**Work request**
Review the listing and copy each line that holds the word "voyage".
Start of Block
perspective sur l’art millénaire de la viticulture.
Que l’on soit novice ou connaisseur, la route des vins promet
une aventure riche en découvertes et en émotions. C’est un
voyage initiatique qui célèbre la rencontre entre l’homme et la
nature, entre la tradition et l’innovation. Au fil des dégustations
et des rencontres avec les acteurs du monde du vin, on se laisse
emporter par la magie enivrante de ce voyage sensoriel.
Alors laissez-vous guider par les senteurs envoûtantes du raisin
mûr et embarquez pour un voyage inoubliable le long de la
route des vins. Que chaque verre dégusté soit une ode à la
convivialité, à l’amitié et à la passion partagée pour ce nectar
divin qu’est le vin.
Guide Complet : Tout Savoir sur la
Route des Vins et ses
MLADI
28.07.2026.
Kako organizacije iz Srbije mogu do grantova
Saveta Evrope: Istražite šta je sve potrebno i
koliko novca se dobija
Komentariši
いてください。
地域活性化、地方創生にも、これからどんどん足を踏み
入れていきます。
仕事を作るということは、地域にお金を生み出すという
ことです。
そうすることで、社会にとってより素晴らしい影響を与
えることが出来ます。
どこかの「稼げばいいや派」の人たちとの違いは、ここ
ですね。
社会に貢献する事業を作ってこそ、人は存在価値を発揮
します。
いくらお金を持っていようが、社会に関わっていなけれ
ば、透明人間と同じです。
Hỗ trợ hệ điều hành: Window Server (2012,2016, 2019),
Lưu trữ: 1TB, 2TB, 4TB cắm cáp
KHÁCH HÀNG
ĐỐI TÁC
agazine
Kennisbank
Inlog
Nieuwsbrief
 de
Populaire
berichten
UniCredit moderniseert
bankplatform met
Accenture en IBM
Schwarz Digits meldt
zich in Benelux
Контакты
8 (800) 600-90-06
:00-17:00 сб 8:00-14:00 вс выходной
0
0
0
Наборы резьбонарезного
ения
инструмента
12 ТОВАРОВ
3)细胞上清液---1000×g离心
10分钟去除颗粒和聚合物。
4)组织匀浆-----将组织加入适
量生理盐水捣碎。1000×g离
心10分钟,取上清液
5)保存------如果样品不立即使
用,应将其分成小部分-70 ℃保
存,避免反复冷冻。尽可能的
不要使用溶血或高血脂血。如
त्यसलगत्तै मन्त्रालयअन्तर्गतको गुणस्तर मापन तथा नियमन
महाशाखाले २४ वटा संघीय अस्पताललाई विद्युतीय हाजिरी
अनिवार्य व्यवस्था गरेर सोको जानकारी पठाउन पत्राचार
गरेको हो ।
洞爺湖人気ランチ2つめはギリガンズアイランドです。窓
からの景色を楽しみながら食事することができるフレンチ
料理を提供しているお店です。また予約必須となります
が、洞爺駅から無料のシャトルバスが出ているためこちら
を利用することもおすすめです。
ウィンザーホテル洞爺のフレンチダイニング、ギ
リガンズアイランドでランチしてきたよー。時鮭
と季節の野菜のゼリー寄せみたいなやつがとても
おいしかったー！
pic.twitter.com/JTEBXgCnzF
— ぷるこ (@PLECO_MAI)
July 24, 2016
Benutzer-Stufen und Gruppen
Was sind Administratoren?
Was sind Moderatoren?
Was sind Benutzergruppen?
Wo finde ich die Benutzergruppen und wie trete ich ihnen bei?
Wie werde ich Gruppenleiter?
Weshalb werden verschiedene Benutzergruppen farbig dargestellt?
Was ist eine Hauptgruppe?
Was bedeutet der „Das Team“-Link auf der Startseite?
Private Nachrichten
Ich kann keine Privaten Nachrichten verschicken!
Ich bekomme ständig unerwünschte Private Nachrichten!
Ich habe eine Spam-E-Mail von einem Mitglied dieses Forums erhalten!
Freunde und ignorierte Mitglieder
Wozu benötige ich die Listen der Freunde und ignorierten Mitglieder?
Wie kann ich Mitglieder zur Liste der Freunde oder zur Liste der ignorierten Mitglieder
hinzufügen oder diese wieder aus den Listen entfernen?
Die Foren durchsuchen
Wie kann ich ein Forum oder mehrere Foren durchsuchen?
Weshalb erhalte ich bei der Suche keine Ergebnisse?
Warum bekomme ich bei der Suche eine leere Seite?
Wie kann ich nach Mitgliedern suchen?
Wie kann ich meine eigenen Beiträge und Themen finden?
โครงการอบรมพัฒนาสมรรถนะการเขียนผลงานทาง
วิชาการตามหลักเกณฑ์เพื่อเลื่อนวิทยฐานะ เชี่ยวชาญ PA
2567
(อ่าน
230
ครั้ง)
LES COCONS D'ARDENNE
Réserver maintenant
End of Block
**Response below**
voyage initiatique qui célèbre la rencontre entre l’homme et la
emporter par la magie enivrante de ce voyage sensoriel.
mûr et embarquez pour un voyage inoubliable le long de la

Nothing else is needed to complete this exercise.